La sentencia de los abuelos era lapidaria, en el sentido de que la consecuencia era amanecer embarrados porque los niños no tienen capacidad de controlar sus intestinos. Hoy hay que recurrir a la frase porque la sociedad civil que confió en el Congreso para encomendarle que se hiciera cargo de las reformas políticas, empezando por la Ley Electoral, ha caído en cuenta que los diputados también terminaron por embarrarlo todo, igual que los niños, porque no pueden hace otra cosa, ya que para ellos lo primero es mantener sus posiciones de privilegio que les permiten seguir sacando raja al sistema.

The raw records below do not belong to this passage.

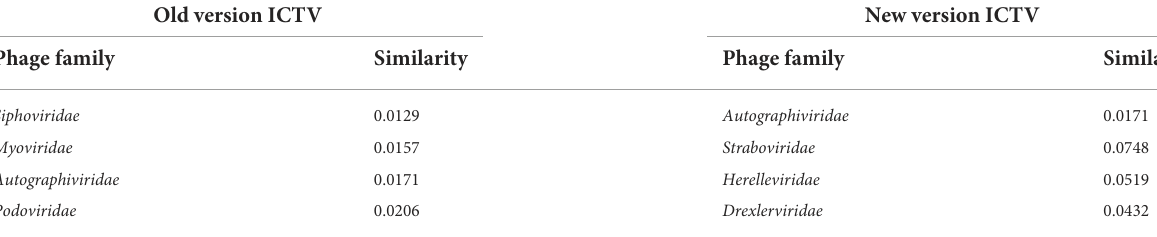
TABLE 1 The average pairwise Dashing similarity of the four largest phage families under Caudoviricetes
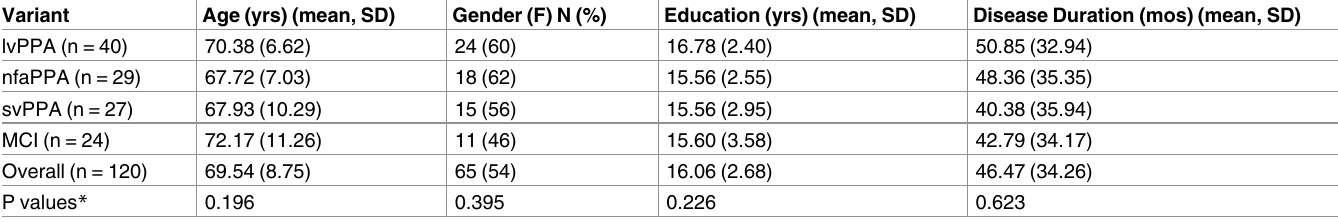
Table 1. Age, gender, education, and disease duration for PPA subtypes, MCI, and for participants overall. Variant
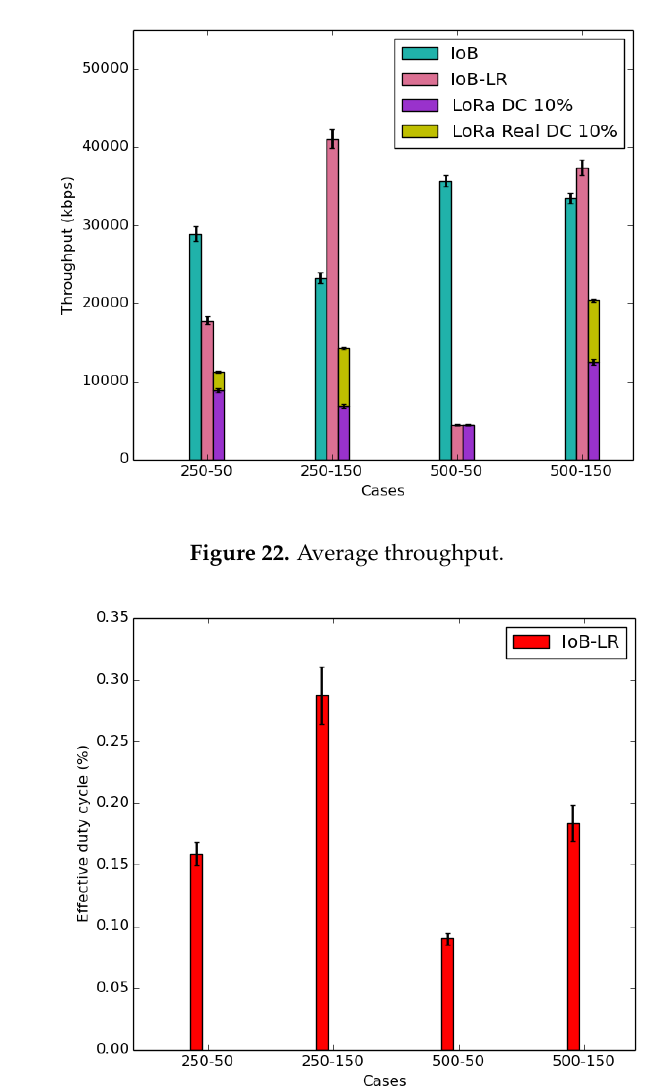
Figure 23. Average effective duty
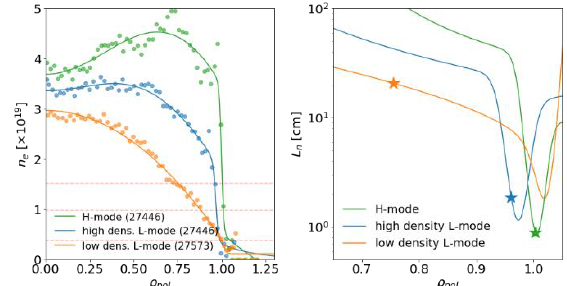
Fig. 11 : Left: density profiles for H-mode, high-density L- mode and low-density L-mode. Dashed lines indicate cut-off densities for 17.25, 28 and 34.8 GHz. Right: density scale lengths for these profiles. Stars represent scale lengths at 34.8 GHz in each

Le tomó su tiempo a buena cantidad de gente darse cuenta de lo que nosotros dijimos desde el primer día de la crisis, es decir, que nada que se encomiende al Congreso será positivo. Hubo gente que pensó que la presión popular sería suficiente para que los diputados marcharan al ritmo de las necesidades del país y de las exigencias de reforma, pero pasaron por alto de qué pasta están hechos, cuáles fueron sus orígenes y qué compromisos tienen ellos que mantener a toda costa para sobrevivir en la única actividad que les puede permitir amasar fortunas sin preparación, sin esfuerzo ni trabajo porque junte usted a todos los diputados y suéltelos al mercado de trabajo y verá que ni empleo consiguen.

El reclamo que hace la sociedad para que mejor no toquen nada de la ley porque el mamarracho que están cocinando puede ser peor que lo que tenemos tiene abundante lógica y eso que no se ha llegado a la discusión por artículos de la ley, cuando aprovecharán para meterle más diente al asunto a fin de tener la oportunidad que le dio la cándida población que pensó que de una reforma legislativa podría salir la panacea.

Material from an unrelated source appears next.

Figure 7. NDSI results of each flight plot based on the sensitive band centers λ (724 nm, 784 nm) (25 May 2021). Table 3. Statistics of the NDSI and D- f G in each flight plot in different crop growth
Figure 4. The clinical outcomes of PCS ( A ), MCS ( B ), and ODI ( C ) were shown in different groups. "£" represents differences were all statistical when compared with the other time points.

Es imperdonable la candidez de quienes pasaron la estafeta al Congreso para que hiciera la reforma de la Ley Electoral, empezando por el Tribunal Supremo Electoral y por la Plataforma misma porque había que ser ciego y bruto para no entender qué tipo de diputados tenemos y qué se puede esperar de ellos cuando se ponen a legislar. No nos hemos dado cuenta, acaso, que el pueblo les vale un pepino y que sólo legislan cuando les mandan la consigna, envuelta en billetes, de que tienen que seguir regalando las frecuencias del Estado.

No nos gusta decirle al guatemalteco “se los dijimos”, pero no queda de otra. El Congreso nunca será la solución porque justamente es la raíz del problema.